How much zeros has the number $1000!$ at the end?

Question

I know that it depends of the factors of five and two.

But the number is too long to figure how much factos of five and two there are.

Any hints?

Answer 1

There are always twos a-plenty. The exponent of prime $p$ occuring in $n!$ is well-known to be $$ \lfloor n/p\rfloor +\lfloor n/p^2\rfloor + \lfloor n/p^3\rfloor +\ldots$$ hence for $n=1000$ and $p=5$ we find $$ \lfloor 1000/5\rfloor +\lfloor 1000/25\rfloor + \lfloor 1000/125\rfloor +\lfloor 1000/625\rfloor + \ldots= 200+40+8+1+0+\ldots=249$$ (Just to check, for $p=2$ we get $$500+250+125+62+31+15+7+3+1\gg249 $$ so really more than enough)

Answer 2

yes it depends on $2$ and $5$. Note that there are plenty of even numbers.
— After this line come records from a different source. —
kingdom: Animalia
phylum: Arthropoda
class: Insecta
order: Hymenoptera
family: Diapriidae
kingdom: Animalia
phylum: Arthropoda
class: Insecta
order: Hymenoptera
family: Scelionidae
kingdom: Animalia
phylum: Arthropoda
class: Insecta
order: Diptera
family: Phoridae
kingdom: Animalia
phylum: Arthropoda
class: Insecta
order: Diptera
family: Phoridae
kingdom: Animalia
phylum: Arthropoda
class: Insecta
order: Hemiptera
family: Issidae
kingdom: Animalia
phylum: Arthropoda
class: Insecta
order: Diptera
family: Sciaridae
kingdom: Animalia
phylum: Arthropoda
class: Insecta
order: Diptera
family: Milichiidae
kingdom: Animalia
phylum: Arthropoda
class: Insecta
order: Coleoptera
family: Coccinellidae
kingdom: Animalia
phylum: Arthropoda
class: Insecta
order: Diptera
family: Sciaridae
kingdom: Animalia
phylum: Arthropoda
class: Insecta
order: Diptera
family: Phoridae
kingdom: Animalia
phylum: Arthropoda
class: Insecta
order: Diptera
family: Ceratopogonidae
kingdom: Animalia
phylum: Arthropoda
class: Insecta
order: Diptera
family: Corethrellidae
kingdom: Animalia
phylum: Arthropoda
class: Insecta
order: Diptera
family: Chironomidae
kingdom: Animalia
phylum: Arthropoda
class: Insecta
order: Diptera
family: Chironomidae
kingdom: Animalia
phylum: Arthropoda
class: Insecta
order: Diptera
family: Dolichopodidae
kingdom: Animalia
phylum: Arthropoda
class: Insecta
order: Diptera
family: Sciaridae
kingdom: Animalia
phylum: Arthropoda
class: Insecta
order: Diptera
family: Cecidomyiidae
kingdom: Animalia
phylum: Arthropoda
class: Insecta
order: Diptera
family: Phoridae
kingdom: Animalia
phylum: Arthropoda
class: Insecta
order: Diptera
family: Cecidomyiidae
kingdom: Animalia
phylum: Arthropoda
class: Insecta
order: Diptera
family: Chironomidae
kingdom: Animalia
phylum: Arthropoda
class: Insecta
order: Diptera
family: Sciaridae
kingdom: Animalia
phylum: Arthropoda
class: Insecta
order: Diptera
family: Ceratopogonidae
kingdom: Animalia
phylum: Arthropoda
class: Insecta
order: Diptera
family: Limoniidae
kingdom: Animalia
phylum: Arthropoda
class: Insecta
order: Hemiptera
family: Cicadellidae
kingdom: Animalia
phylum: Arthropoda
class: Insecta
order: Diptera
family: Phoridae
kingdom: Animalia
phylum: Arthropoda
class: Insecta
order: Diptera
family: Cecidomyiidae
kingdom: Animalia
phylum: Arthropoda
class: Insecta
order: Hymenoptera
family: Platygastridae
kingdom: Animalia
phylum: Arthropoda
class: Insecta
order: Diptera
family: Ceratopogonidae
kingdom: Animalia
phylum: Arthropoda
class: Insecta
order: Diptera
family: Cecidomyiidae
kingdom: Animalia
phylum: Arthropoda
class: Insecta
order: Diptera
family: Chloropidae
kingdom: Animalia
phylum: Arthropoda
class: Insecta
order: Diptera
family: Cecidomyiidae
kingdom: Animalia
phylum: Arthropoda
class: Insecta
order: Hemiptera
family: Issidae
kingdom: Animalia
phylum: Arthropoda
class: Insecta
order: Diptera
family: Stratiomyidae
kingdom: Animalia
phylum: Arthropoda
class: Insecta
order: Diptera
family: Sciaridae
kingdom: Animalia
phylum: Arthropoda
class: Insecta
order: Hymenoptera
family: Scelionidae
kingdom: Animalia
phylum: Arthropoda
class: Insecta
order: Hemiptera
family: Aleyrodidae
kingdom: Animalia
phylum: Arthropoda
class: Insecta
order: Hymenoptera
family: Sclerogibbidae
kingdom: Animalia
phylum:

Also note that $25\times 4 = 100$ which gives two zeros. Also note that there $125\times 8 = 1000$ gives three zeroes and $5^4 \times 2^4 = 10^4$. Each power of $5$ add one extra zero. So, count the multiple of $5$ and it's power less than $1000$.

Answer 3

the number of factor 2's between 1-1000 is more than 5's.so u must count the number of 5's that exist between 1-1000.can u continue?

Answer 4

If a number ends with $n$ zeros than it is divisible by $10^n$, that is $2^n5^n$.
A factorial clearly has more $2$s than $5$s in its factorization so you only need to count how many $5$s are there in the factorization of $1000!$
There are $\lfloor\frac{1000}{5}\rfloor=200$ numbers below $1000$ that can be divided by $5$, but you also have to consider that there are $\lfloor\frac{1000}{5^2}\rfloor=40$ numbers divisible by $25$, $\lfloor\frac{1000}{5^3}\rfloor=8$ and $\lfloor\frac{1000}{5^4}\rfloor=1$ number divisible by $625$, for a total of $249$ zeros.

Answer 5

Two questions:

Can you work out which of $2$ and $5$ will be the critical one for your question? A little thought should make this obvious.

You say that "the number is too long" - but actually the number of factors can be computed quite quickly even by hand. Can you see how many factors $521$ there might be, or factors $257$ in the product? How about factors $31$? Can you apply this to your choice of $2$ or $5$?